Carl Cook showed a number of techniques used by high frequency trading developers to reduce latency when trading. I've been watching a lot of high throughput videos by games developers and then applying those techniques to Postgres database designs, so it was interesting to see some low latency examples too. For some of the things we want to do latency can be important so now I need to think about how to apply these techniques to databases.

Wanting to implement state machines was a big reason for me to pick up coroutines, after watching Dominic Robinson's ACCU talk, so it was great to see what Nick Sarten had done through using std::variant. He benchmarked a few different approaches, including one based on inheritance. This implementation, like a coroutine based one, performs a memory allocation on state change and the benchmarks showed just how expensive that would be. Something we're going to need to think a lot more about.
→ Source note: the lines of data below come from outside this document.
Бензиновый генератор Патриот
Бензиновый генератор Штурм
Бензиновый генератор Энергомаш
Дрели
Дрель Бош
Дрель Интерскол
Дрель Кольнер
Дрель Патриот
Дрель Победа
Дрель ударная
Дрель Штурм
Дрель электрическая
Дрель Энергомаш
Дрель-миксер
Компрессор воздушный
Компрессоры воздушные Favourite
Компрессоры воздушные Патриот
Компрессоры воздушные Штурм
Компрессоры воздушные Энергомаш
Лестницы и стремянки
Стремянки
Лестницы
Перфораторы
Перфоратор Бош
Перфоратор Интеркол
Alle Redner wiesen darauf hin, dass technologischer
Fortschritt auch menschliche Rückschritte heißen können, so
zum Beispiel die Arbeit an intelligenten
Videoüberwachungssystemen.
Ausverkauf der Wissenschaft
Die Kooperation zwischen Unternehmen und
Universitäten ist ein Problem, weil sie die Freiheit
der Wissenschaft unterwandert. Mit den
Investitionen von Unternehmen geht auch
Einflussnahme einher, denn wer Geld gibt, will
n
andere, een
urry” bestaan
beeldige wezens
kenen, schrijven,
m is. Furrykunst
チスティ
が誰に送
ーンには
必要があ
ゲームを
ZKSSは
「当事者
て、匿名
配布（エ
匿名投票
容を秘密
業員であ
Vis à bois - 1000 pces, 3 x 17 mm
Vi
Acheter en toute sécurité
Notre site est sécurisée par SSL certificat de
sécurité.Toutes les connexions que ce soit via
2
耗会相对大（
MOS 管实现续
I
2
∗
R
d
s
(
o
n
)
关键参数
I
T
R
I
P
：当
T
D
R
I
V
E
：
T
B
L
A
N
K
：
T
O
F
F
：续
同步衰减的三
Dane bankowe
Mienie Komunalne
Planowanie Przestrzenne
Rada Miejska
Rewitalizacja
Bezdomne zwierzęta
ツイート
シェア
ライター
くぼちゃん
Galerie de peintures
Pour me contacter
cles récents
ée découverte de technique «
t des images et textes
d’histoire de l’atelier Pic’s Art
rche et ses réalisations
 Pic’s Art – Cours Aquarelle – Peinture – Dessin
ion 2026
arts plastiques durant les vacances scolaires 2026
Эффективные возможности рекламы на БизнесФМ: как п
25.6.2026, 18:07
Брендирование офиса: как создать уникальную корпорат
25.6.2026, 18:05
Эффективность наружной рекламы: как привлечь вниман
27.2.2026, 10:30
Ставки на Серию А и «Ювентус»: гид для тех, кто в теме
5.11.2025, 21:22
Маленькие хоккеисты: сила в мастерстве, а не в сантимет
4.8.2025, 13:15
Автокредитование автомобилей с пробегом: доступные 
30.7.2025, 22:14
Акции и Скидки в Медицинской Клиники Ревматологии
Sarah Smith is a much braver person than me clearly. I've done some live coding talks, but she built an entire application using Qt and then ran it on her desktop and phone (iOS, of course the Android had problems connecting to the dev environment, as they always do).

She also talked about her history and how she ended up a mobile developer and entrepreneur. I always love to hear stories about how people ended up where they are.

The final talk was Tom Isaacson showing how, what look like the same warnings, actually differ a lot between compilers and how that affects cross platform development. I don't switch warnings to errors because of the range of different compilers we use, but I can certainly see the appeal and it would be good to tighten this up and turn on more warnings. He showed some interesting ones that are not turned on by default.

Go to a conference

This was my first C++ conference (actually, my first real tech conference), and it was well worth the trip. I've watched a lot of videos from other conferences, and although great, it's not anything like actually being there and getting to talk to people.

I think my next mission should be to make it to the ACCU conference in the UK.


I'll link the videos as they come online. If any other links are wrong, or could be better elsewhere please let me know. I've probably misunderstood what people were trying to say in their talks, mistakes are my own.